So Edinburgh has been under the siege of a major blizzard as you can see from this photo of George Square Gardens. In fact the University will be shut tomorrow. Snow day!
New year, new equipment, new student
After I submitted my thesis, I took a long break. I spent the holidays in Montreal followed by a trip to Australia. I only got back at the beginning of February. I flew around the world and thus returned to the lab a little under the weather but ready to get right back into the swing of things. But alas, I had been gone so long that there were a few new things in the lab, including a brand new microscope with focus control (no more z-drift!) and a brand new MSc student to supervise.
The microscope has proven to be somewhat problematic to use in its first month of action. Focus control refusing to run, neutral density filter not wanting to be controlled by the software and washers falling out of our filter wheel! After a few visits from Zeiss technicians, including one this morning, our beautiful new microscope and software are up and running ready for tomorrow’s snow day…
I also have an neuroscience MSc student working under my supervision. This is the first time I am teaching an MSc student.

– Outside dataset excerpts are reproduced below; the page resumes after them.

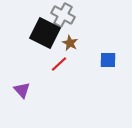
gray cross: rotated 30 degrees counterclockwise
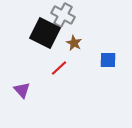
brown star: moved 4 px right
red line: moved 4 px down
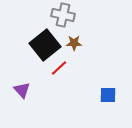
gray cross: rotated 15 degrees counterclockwise
black square: moved 12 px down; rotated 24 degrees clockwise
brown star: rotated 28 degrees counterclockwise
blue square: moved 35 px down
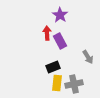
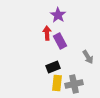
purple star: moved 2 px left
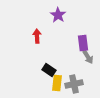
red arrow: moved 10 px left, 3 px down
purple rectangle: moved 23 px right, 2 px down; rotated 21 degrees clockwise
black rectangle: moved 4 px left, 3 px down; rotated 56 degrees clockwise
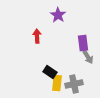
black rectangle: moved 1 px right, 2 px down
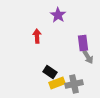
yellow rectangle: rotated 63 degrees clockwise
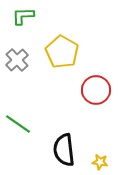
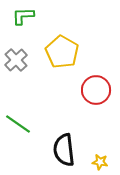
gray cross: moved 1 px left
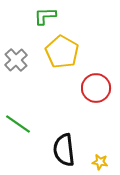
green L-shape: moved 22 px right
red circle: moved 2 px up
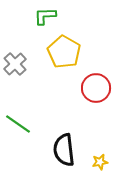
yellow pentagon: moved 2 px right
gray cross: moved 1 px left, 4 px down
yellow star: rotated 21 degrees counterclockwise
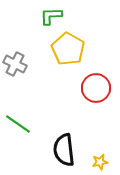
green L-shape: moved 6 px right
yellow pentagon: moved 4 px right, 3 px up
gray cross: rotated 20 degrees counterclockwise
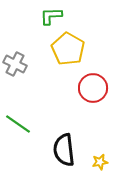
red circle: moved 3 px left
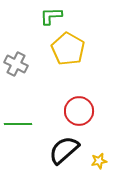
gray cross: moved 1 px right
red circle: moved 14 px left, 23 px down
green line: rotated 36 degrees counterclockwise
black semicircle: rotated 56 degrees clockwise
yellow star: moved 1 px left, 1 px up
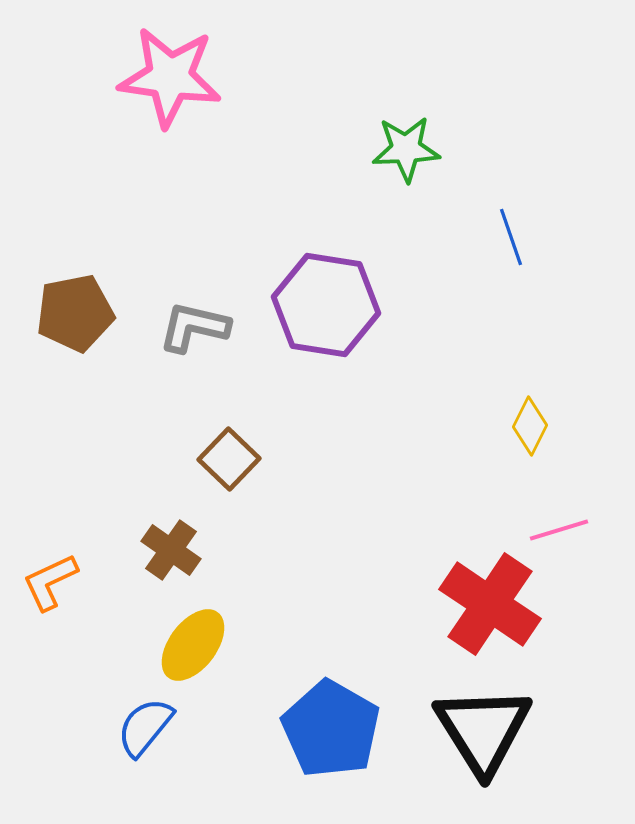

I have previously supervised PhD students who had past lab experience. This is a little different. What my student lacks in wet lab knowledge (though she is picking up the techniques quickly) she makes up for in ambition and motivation. And besides, with my viva pending it is probably good for me to go back to basics and explain the theory behind why we do what we do.
Speaking of vivas… I am still waiting for a viva date. I submitted in mid December. Whilst I am a bit disheartened (although mostly just impatient), I am using this time to prepare myself: combing over my thesis, re-reading articles, looking up various uses of different reagents… I am a bit nervous, but I think it will go well. As I have previously said, your thesis is your baby, it contains the past 3+ years of your life. I did all the experiments, I did background reading and I wrote the thesis. I should know most of the material pretty well. I still know that when I will be given a date, I will be frantically annotating my thesis and colour-coding key findings, important references and vital background information. I will be refreshing Pubmed to see if anyone has published anything related to my work. I know that each viva is different and there isn’t a universal question that everyone gets asked, aside from give an elevator pitch of your project. So it can be hard to know what to expect. From what I’ve gathered from speaking to other PhD students, I think that it is important to know the rationale behind why you did a specific experiment. I think you need to be able to justify your hypotheses especially if you haven’t clearly laid it out in your thesis. I’m sure it’ll all be fine. Apparently some people come out of their vivas saying that it was one of the most enjoyable experiences of their lives… I’ll keep you posted.
Now off to sit in front of my window and be mesmerised by the wind blowing around the snow outside.